In fact, this can also be found in the specifications for publishing apps in Apple’s App Store. In which it is stated that if the application“uses proprietary encryption algorithms not accepted by international standard bodies (such as IEEE, IETF, or ITU) // uses proprietary encryption algorithms not accepted by international standard bodies (such as IEEE, IETF, or ITU)“, the developer must also provide Apple with the ‘French Encryption Declaration’ with a note that clearly states:

The French encryption declaration form is only required if you are distributing your app on the App Store in France

French encryption declaration form is only required if you're distributing your app on the App Store in France.

Conclusions

The Durov affair has ignited a lot of discussion on the subject: from the usefulness of the French initiative to the compression of freedom and the right to privacy. There is no doubt, however, that there is an enormity of illicit activity within Telegram that is easily accessible, most recently the case of child abuse.

Author’s note

I would like to engage the reader in a ‘philosophical’ reflection that makes no claim to establish a truth but only to spark critical thoughts.

We Italians (or rather Europeans) perceive individual rights as guaranteed by law. The most important case is that of private property or free enterprise. These are ‘sacrosanct rights’ that the common person identifies as ‘individual’. The law guarantees ‘my rights’. The American FISA and also the French regulation emphasise the ‘collective good’ that is often forgotten.

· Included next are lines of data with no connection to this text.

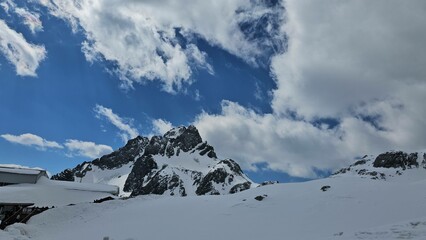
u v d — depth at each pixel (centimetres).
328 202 4872
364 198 4897
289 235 3516
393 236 2147
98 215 5462
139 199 6419
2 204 6988
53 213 5544
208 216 4872
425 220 2508
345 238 2380
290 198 5338
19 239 3734
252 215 4703
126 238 3947
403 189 5184
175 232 4109
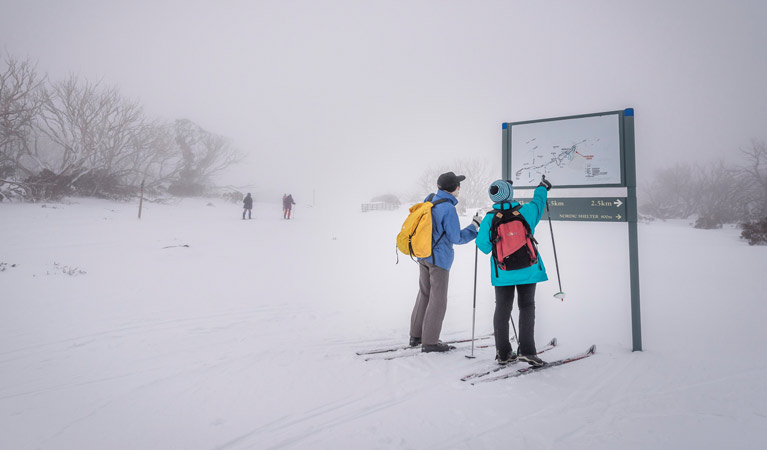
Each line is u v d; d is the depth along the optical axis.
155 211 20.20
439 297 3.38
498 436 1.85
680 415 2.05
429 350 3.38
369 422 2.02
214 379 2.70
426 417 2.08
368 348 3.62
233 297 6.00
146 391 2.48
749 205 32.59
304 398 2.36
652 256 11.25
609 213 3.62
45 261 7.73
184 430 1.95
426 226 3.25
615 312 5.03
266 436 1.88
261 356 3.28
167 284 6.62
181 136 29.89
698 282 7.18
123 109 21.66
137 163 25.94
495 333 3.00
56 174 19.03
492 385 2.56
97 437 1.87
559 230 18.75
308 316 5.07
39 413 2.15
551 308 5.39
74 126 20.31
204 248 10.92
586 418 2.04
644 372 2.77
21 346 3.46
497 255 2.88
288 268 8.99
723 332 3.88
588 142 3.81
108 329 4.07
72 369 2.91
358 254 11.67
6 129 17.38
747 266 9.22
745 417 2.00
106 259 8.41
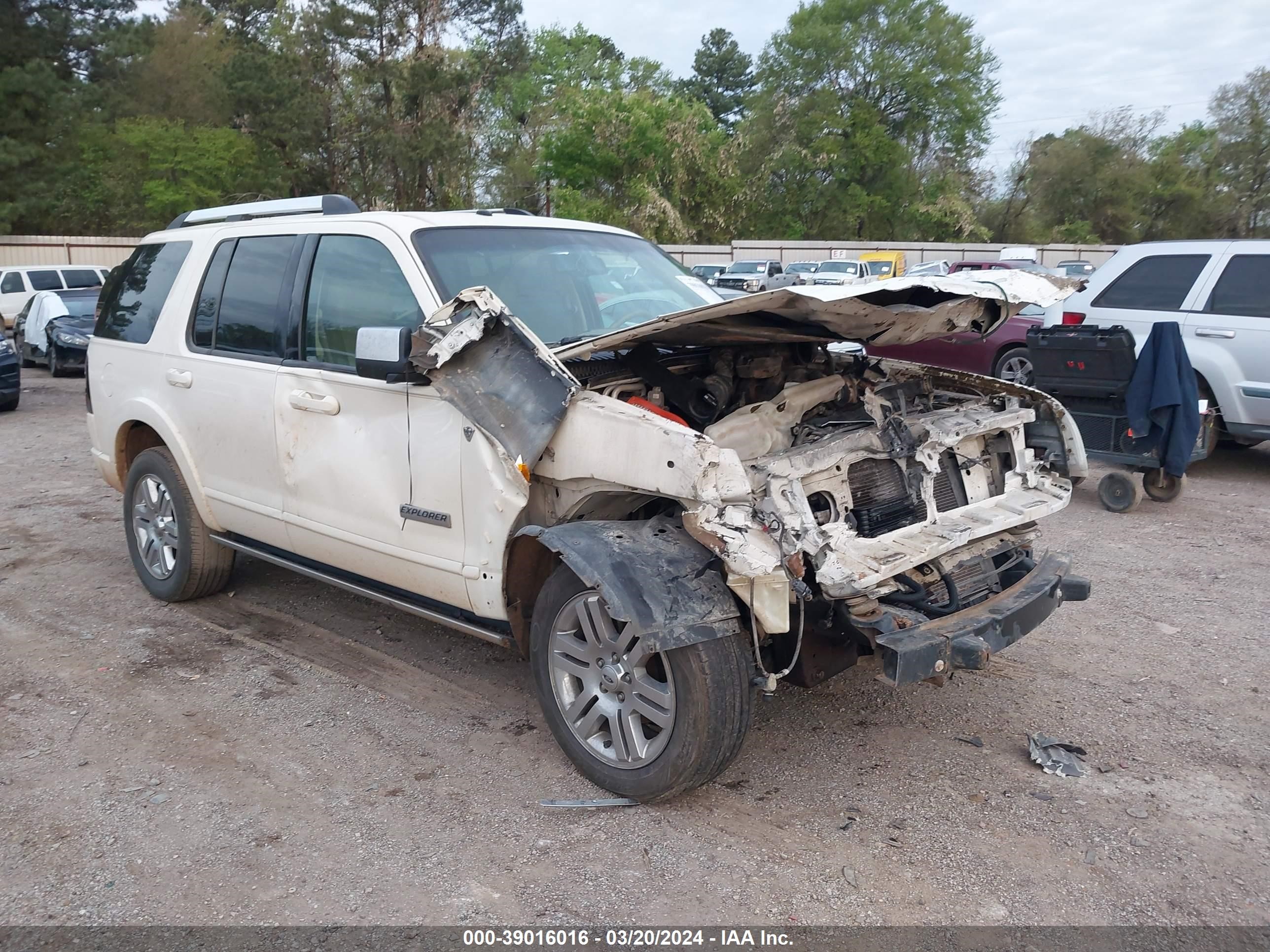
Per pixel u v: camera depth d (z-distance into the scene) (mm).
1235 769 3803
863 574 3324
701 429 3846
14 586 6027
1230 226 64438
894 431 3770
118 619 5453
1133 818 3463
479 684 4594
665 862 3207
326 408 4312
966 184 58656
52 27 34531
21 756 3934
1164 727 4145
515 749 3969
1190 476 8945
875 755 3914
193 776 3779
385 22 42312
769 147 52781
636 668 3414
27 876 3164
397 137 41219
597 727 3602
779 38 53125
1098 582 5961
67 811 3539
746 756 3904
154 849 3309
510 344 3621
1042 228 66375
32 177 34406
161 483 5586
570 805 3549
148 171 38438
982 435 4227
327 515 4426
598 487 3494
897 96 52156
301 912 2980
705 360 4188
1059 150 64812
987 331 4324
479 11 47000
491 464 3666
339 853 3275
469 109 45406
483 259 4301
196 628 5328
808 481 3545
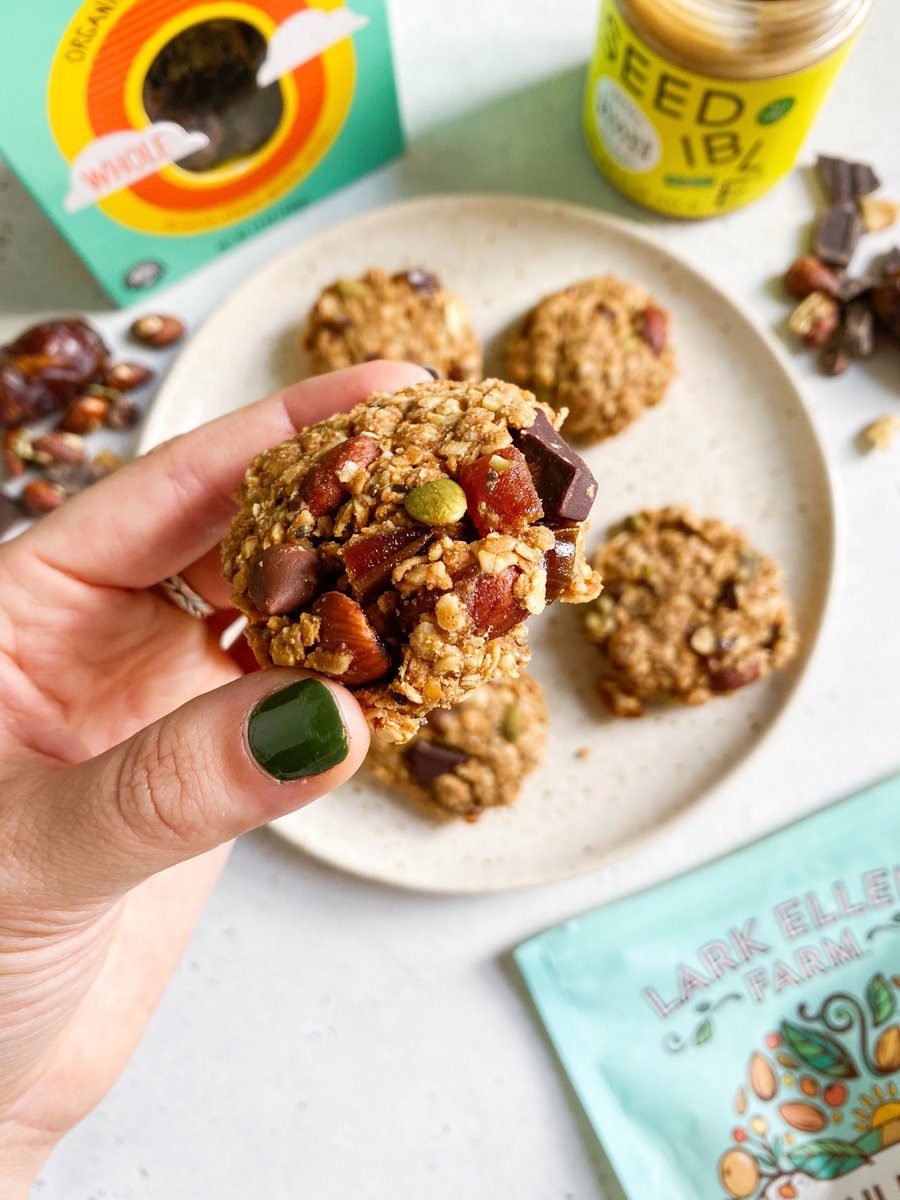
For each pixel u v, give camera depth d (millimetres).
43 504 277
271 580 154
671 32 232
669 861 275
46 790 170
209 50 238
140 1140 271
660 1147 261
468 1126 271
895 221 291
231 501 227
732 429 282
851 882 269
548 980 266
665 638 264
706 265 294
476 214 284
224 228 286
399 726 159
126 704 249
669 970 267
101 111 237
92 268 274
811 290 285
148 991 250
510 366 280
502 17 299
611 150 279
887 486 285
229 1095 273
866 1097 259
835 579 269
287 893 275
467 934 274
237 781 160
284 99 260
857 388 290
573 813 269
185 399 279
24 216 291
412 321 273
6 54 216
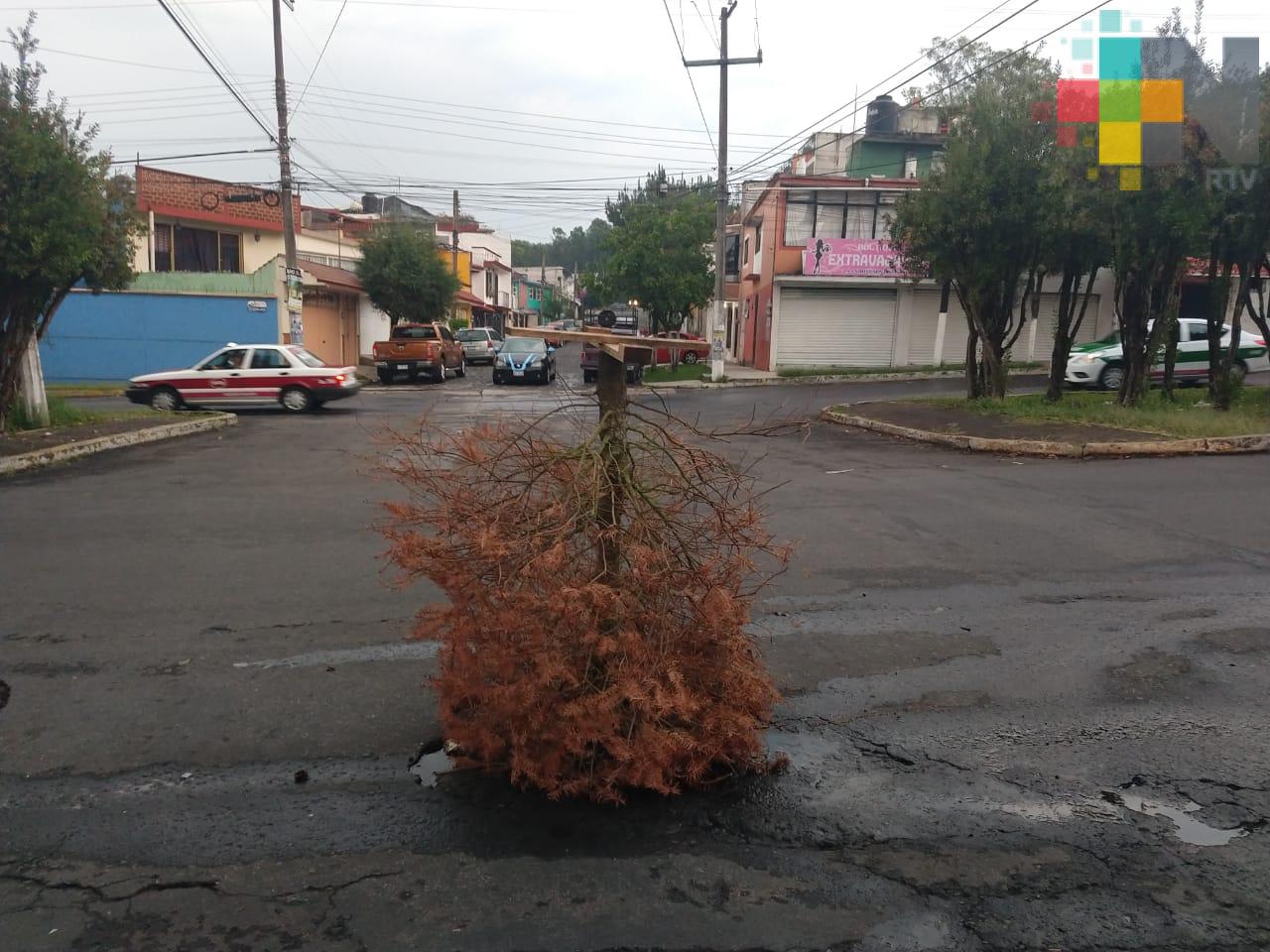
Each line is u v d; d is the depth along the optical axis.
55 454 12.53
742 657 3.75
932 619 5.71
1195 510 8.60
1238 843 3.29
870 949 2.74
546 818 3.44
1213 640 5.30
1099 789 3.67
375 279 38.09
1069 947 2.75
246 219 32.47
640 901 2.96
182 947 2.74
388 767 3.85
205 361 20.58
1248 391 16.70
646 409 3.58
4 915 2.88
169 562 7.05
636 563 3.30
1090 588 6.30
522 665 3.40
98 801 3.58
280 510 9.09
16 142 12.27
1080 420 14.37
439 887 3.03
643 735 3.41
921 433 14.80
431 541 3.48
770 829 3.38
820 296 31.11
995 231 16.47
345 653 5.13
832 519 8.52
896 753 3.99
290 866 3.15
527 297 83.12
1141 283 15.34
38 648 5.21
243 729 4.20
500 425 3.84
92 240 13.49
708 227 34.88
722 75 26.91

First of all, there is the collective good and then the good of the individual: this prompted the US government, after 9/11, to strengthen the FISA initially wanted by Nixon. It is not important to establish whether this is right or wrong, for the moment let us just focus on this possible interpretation.

In this sense, France, America, and other nations, would act for the good of the community in terms of protecting national security (internal or external). On the other hand, however, the most frequent criticism of this model concerns the way in which this information is stored. French regulations make it clear that information acquired by the technology provider will be kept secret, but what if it is not? The issue of rights compression is simply wonderful and has no simple solution ( complex problems almost never have simple solutions). In this case perhaps one could also refer to what philosophers call an aporia, i.e. a problem that apparently cannot be solved.

Here, if the reader has come this far, he or she knows that: this internal struggle to balance rights and obligations is what makes Western democracy an instrument to be envied. In its imperfection, in its fragility, it is nevertheless subject to a continuous search for balance and improvement.